Charles Stross inspired me to pick up David Graeber’s Debt: The First 5,000 Years.
This was a frustrating read for me. The first half of it is genuinely interesting, even brilliant, but the second half turns into a rather muddleheaded crie de coeur. On the positive side: Graeber convincingly argues that credit preceded currency and dates back to the dawn of civilization going all the way back to Sumeria; even pre urban cultures practice various forms of credit. That surprised me as the standard story in economic 101 going back to Adam Smith is that the earliest economic form is barter. But it turns out that very few cultures at any time practice pure barter.

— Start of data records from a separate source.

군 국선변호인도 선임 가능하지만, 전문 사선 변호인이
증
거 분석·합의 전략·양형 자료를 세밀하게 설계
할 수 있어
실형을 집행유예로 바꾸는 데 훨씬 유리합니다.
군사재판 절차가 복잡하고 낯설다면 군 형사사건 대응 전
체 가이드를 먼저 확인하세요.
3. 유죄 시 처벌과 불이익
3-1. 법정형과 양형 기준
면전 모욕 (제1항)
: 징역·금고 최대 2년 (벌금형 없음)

Currency doesn’t turn up at all until about 600 BC, thousands of years after credit was in play in Sumeria and elsewhere. It took root in the various Greek city states and spread rapidly from there. Graeber attributes this, dubiously, to organized warfare. The soldiers liked coin. Fair enough, but it seems to me that coin worked just as well for a trading maritime state like Athens as it did for Sparta, and maybe more so. The guy who really got this Axial age of currency going was Alexander the Great, who plundered the vast treasuries of the Persian Empire.

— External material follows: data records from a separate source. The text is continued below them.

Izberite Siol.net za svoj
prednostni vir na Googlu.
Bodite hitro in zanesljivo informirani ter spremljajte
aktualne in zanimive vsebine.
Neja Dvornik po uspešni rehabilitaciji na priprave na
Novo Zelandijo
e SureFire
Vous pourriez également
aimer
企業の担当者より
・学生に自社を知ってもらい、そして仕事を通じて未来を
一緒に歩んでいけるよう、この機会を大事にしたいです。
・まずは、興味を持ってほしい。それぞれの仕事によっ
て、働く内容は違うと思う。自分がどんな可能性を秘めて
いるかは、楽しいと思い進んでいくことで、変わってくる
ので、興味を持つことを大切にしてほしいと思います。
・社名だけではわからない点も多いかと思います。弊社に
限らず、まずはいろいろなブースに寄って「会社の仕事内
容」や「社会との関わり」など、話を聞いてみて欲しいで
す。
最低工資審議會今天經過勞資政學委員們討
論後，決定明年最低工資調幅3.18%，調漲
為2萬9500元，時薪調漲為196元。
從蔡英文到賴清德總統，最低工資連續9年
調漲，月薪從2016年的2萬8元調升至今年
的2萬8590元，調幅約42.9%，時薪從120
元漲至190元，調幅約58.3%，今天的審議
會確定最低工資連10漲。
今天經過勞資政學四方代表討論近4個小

So it all comes down to war. Yet I wonder if currency took hold as much as it did due to simple economic efficiency; it obviously lowers transaction costs not just compared to barter but even credit based economic systems lacking a medium of exchange. It would be interesting to comapre economic growth rates of states in the Axial era to those preceding it. Graeber doesn’t present such data and it may not even exist.
The other big point Graeber makes is that the language of economics has all sorts of hidden cultural and moral assumptions: we must pay our debts, etc. He’s absolutely right about that and it makes it difficult even today to deal with economic questions in instrumental terms. This goes a long ways towards explaining the mania for austerity economics in Europe especially but also here in the United States where in the midst of near depression conditions somehow the main concern in the last few years has been…to reduce the national debt? We’ve learned nothing from Keynes, evidently. It’s almost enough to make you wish for a nice world war, since somehow debt spending is more acceptable during conflict than peace. But the whole weapons of mass destruction thing makes that a bit too risky a cure for economic problems nowadays.
Unfortunately, Graeber himself tend to invert this moral language. And this is where he runs into trouble in the second half going into the modern age and contemporary times. I got a little impatient at this point and started wishing for a more analytical discussion. He’s not an economist and simply lacks the chops to do this. I’d love to see an actual economist broadly sympathetic to his politics and views take this up. (Maybe a Paul Krugman; I wonder if Krugman has read this book.) What I was looking for at the end was a program, solutions, numbers, something pragmatic and useful, not just Occupy Wall Street rhetoric. Where do we go from here? How do we get out of this mess?
Back to Stross; I’ve started going through his Laundry books, and these are a real hoot. Stross plainly has a talent for mashing genres together in unexpected ways. I already noted how he practically invented the financial space opera in Neptune’s Brood. In the Laundry books, he blends together information tech, magic, and espionage. It’s not detective fiction at all, but somehow it has that noir feel, too. I’m not sure if this is quite as unique as the financial space opera, but there it is.
Finally, I got around to reading the 4 books of the Hyperion Cantos by Dan Simmons: this is straight up, good old fashioned space opera, with some literary flourishes. These came out back in the 90s were very well received and somehow I missed them entirely. Thank goodness for the Kindle. I’ve read some of his later stuff, but it’s not as good. Near as I can tell he peaked with the Hyperion Cantos, and it was a hell of a peak.